Hott is opposed to a field that includes some of the continental elite athletes in finance and development. Among them is Samuel Munzel Maimbo, Zambia's development finance expert and Vice President of the World Bank. Sidi Tar, Arab Bank for Economic Development (Badea) and former Mauritania pastor, Sidi Tar. Abbas Mahamato Trili of Chad, former secretary of the bank's secretary de l'afrique centrale (beac); Bajabril Swaj Tshabalala of South Africa, former senior vice president of the African Development Bank.

However, Hott is a fully bilingual investment banker with a track record of mobilizing capital, and a development banker with deep insight into policy impact and government partnerships, he is confident that at this moment he has what banks need.

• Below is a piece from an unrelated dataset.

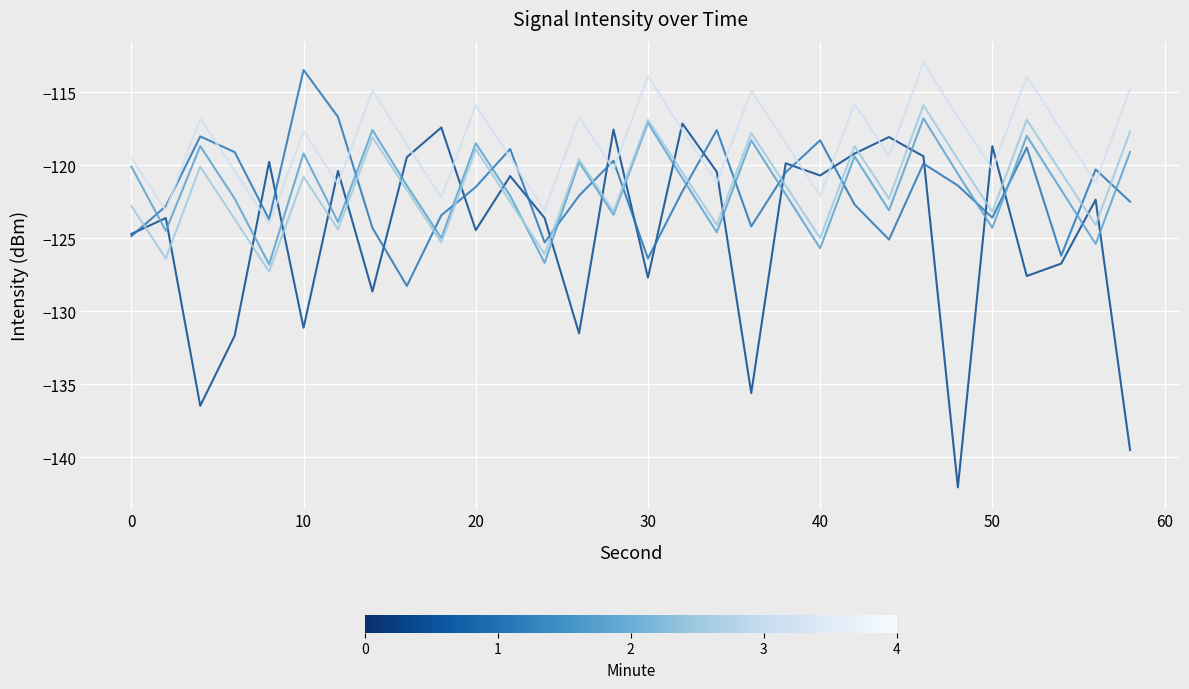

What is the greatest value displayed?

-113.0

“Of the candidates, I am the only person with that double hat. I am both an investment banker with the real ability to mobilize resources quickly, and a development banker focused on impact,” he argues.

“Today, Africa must have the best perupur to lead our institution,” he adds. “Banks need to demonstrate more leadership in mobilizing private capital, both domestically and internationally, to promote reforms with speed and transparency. Speed ​​is not opposed to transparency and good governance. You can achieve both, and that is essential for us.”

Another command is independence. “African wealth must change Africa,” he says firmly. “Whatever our partners bring should be catalytic money to help us achieve that goal. It must be the cherry on the cake, not the cake itself.”